Now he explicitly said pub. Since I had had a fairly boring day, I decided why the hell not. I threw on a polo and he suggested I wear some jeans. Either it’s getting cooler, or I’m getting used to the sweltering temperatures, because I didn’t sweat the whole night. We drove an hour in some unknown direction and pulled up outside of a building, the neon yellow words “Monkey Club” glowing over top of it.
“Uhh…Thom…are we going there?”
“Yeah! It’s like my second home!”
I laughed. Clearly, there was a slight language barrier, and after explaining the difference between a Pub and a Club, we walked inside, people packed shoulder to shoulder like sardines. The smell of Johnnie Walker whiskey wafted above the crowd as they awkwardly swayed to the live band playing on stage and watched the Liverpool/Bolton game on the screens above the dance floor. I got more looks than Big Bertha at the freak show as I towered over the people, most of which who were about 5’6”. Now the Thai night out is different from our interpretation of a night out. Every group gets a small high round table and generally orders a fifth of whiskey, the type of whiskey denoting your status within the club.
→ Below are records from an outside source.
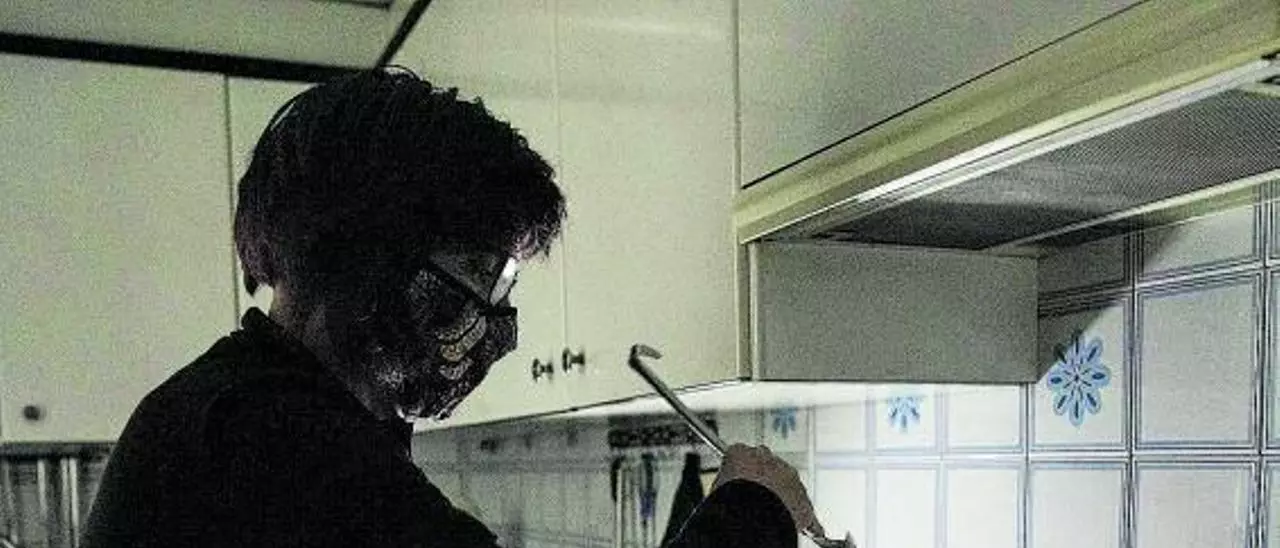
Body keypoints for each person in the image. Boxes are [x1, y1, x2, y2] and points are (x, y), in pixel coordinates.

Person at [81, 67, 817, 547]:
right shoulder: (270, 438)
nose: (496, 318)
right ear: (372, 256)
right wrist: (751, 512)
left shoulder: (237, 411)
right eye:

Most college-age people were drinking 100 Pipers or Johnnie Walker, so I’m assuming that’s the low end of the social totem pole. Our table got a fifth of Johnnie, and after that fifth, in addition to three 40’s of Heineken, our group was pretty relaxed to say the least. After the live band was finished, a DJ came in and got the place going with American music, mostly rap, although they slipped in Green Day’s “Wake me up when September Ends” randomly. We weren’t standing all that close to the speakers, yet I could feel my skin flapping from the bone-jarring bass, unable to hear anything other than the music as Thom’s friends tried to talk to me in broken English. I think I toasted no less than 72 different things, most of them being to my favorite Futbol team, which I randomly decided was Chelsea because it was the first team that came to mind, although it’s really Bolton or AC Milan.
It was an epic night, to say the least.
Just as a side note, I ususally am writing these posts when I'm horrendously tired, so I apologize if some of my sentences make absolutely no sense or my grammar is off. Just to clarify if you're staring at the computer screen trying to figure out what the hell I'm trying to say.